(Recorded data)
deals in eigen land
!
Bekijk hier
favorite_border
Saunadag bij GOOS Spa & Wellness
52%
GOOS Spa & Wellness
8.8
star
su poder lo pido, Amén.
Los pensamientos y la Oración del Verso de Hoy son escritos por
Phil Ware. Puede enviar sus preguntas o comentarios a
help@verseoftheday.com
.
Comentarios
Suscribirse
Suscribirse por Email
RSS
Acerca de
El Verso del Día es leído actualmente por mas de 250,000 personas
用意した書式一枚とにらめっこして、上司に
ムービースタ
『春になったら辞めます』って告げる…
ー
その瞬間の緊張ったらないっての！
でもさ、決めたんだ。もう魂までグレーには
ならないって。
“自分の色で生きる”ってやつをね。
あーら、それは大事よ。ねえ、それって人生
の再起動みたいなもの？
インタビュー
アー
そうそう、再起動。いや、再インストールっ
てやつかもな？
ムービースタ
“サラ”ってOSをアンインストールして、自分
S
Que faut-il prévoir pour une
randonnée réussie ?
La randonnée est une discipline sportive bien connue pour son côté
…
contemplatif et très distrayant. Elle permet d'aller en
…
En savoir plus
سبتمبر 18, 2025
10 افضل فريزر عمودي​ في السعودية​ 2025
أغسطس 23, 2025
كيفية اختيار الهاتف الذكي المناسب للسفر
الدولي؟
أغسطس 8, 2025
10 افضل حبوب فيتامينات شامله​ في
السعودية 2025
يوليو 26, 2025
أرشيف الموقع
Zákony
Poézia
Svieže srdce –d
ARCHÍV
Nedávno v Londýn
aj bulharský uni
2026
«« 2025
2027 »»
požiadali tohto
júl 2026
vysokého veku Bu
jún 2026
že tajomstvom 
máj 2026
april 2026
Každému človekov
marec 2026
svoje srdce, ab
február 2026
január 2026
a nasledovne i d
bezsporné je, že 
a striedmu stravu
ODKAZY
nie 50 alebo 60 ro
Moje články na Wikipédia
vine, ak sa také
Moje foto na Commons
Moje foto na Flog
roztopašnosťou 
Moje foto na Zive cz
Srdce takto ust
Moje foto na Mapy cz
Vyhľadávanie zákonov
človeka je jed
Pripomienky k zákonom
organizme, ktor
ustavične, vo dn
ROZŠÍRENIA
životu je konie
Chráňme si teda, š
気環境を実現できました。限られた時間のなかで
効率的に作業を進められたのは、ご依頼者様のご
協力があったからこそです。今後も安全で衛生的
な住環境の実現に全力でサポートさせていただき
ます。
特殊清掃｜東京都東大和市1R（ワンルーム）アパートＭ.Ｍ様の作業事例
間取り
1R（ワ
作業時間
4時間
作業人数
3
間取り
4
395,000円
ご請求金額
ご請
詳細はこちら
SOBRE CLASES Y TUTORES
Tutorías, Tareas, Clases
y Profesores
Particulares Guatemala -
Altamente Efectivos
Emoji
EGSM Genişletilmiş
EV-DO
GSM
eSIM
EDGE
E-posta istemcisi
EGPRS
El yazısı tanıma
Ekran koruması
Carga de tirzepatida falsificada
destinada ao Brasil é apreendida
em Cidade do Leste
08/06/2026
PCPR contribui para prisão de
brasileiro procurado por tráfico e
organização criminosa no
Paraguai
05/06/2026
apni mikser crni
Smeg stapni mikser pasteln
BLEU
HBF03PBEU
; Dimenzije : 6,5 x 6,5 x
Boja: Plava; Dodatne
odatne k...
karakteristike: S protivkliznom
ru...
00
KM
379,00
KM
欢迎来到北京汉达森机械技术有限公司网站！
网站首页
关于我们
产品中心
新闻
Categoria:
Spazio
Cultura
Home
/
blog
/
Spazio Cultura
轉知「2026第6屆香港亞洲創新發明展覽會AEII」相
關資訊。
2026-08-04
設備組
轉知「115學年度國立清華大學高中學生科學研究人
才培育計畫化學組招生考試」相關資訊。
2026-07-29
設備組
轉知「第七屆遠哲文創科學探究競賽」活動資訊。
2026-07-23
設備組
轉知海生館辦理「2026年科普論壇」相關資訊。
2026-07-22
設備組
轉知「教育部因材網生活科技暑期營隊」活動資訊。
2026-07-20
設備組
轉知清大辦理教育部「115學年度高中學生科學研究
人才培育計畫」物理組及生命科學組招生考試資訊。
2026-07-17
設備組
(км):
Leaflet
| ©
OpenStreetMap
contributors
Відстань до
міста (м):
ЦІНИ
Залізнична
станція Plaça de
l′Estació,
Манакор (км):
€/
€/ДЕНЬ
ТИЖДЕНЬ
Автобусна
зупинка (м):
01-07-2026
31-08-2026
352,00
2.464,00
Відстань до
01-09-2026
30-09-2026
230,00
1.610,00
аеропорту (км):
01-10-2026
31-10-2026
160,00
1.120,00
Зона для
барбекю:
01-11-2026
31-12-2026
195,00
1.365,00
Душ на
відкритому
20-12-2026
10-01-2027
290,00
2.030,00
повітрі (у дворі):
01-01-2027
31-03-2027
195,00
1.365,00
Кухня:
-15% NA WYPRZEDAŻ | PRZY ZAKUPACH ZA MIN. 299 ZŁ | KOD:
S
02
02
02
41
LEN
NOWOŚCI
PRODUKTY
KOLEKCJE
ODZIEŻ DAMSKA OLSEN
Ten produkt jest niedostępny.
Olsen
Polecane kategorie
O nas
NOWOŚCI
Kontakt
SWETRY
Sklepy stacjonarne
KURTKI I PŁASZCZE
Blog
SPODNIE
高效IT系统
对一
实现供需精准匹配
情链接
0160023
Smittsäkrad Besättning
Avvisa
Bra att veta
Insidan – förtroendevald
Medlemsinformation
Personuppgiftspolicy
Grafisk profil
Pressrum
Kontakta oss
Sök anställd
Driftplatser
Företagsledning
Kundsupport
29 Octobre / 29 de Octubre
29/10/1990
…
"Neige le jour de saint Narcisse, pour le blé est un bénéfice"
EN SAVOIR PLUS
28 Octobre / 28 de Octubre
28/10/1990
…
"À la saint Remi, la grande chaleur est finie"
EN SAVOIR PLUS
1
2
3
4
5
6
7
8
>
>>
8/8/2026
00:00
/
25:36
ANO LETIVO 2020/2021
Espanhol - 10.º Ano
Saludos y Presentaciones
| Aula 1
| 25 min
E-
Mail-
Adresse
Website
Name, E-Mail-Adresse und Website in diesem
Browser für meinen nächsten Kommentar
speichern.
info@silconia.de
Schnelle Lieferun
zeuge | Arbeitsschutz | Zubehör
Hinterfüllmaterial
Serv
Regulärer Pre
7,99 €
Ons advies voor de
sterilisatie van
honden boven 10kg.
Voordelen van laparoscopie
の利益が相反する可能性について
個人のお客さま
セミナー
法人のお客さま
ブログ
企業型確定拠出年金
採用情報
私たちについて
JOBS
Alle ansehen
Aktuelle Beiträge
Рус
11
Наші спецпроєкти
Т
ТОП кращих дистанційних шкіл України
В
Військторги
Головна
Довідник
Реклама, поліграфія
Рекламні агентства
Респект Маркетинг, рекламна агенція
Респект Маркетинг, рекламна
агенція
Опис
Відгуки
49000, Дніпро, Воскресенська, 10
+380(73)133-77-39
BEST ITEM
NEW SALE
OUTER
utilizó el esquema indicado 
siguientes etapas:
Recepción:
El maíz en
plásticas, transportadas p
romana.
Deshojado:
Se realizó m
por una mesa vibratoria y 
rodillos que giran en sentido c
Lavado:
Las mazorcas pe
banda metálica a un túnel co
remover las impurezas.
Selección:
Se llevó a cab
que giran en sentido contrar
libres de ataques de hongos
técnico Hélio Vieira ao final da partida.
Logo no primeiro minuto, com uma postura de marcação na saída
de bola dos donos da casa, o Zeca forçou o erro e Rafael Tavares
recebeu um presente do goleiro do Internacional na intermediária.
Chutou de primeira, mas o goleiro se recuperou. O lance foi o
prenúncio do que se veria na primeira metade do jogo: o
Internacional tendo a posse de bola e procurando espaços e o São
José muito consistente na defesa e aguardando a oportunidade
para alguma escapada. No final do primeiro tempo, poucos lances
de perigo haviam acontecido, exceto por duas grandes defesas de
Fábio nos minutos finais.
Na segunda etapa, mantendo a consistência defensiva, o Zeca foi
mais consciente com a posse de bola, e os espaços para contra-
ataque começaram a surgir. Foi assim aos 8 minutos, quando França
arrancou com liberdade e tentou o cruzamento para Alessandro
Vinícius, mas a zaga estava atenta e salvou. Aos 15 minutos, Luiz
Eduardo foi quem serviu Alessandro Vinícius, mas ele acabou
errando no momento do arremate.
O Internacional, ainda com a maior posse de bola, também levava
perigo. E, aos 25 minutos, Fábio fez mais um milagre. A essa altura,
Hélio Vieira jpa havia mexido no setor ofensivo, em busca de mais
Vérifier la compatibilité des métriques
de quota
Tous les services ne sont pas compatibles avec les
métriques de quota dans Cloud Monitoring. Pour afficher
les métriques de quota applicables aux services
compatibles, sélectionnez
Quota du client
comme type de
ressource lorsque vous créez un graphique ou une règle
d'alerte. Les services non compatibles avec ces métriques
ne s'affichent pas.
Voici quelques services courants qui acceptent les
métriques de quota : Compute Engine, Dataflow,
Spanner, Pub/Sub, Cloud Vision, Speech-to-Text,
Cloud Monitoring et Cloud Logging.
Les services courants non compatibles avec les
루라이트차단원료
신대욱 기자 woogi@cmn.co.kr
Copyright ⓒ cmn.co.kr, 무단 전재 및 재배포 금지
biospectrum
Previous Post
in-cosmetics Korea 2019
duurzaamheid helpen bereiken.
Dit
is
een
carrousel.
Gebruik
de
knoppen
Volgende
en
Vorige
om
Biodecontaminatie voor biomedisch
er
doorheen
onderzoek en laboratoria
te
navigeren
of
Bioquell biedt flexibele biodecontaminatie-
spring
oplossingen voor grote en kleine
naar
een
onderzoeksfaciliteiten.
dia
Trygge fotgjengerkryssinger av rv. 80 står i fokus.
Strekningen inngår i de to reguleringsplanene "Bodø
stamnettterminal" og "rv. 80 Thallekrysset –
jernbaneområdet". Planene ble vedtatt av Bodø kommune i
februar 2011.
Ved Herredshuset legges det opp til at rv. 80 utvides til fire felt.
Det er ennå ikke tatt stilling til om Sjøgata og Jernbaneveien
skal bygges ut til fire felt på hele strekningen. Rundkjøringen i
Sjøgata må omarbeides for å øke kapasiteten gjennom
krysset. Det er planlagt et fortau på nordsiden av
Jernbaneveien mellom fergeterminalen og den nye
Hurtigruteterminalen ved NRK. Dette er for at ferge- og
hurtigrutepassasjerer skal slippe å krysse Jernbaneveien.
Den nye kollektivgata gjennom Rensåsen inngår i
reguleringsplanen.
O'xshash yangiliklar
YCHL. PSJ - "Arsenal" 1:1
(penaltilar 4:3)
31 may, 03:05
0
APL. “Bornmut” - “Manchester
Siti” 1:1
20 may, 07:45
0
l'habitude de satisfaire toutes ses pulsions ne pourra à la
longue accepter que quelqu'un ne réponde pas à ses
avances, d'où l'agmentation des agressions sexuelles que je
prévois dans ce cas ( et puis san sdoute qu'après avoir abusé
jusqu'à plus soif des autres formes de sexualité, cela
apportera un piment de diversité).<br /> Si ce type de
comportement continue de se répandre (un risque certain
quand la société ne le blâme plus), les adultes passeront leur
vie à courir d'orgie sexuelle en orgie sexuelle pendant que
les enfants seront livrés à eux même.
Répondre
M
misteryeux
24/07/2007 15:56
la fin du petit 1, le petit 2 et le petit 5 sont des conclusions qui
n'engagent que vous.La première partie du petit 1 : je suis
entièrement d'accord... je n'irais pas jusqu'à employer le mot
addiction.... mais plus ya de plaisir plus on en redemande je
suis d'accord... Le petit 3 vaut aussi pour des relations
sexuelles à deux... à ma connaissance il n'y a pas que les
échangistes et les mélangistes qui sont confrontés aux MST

REQUIREMENT – Look through the records and gather each line with the word "gjennom".

PROBLEM SOLUTION –
Sjøgata må omarbeides for å øke kapasiteten gjennom
Den nye kollektivgata gjennom Rensåsen inngår i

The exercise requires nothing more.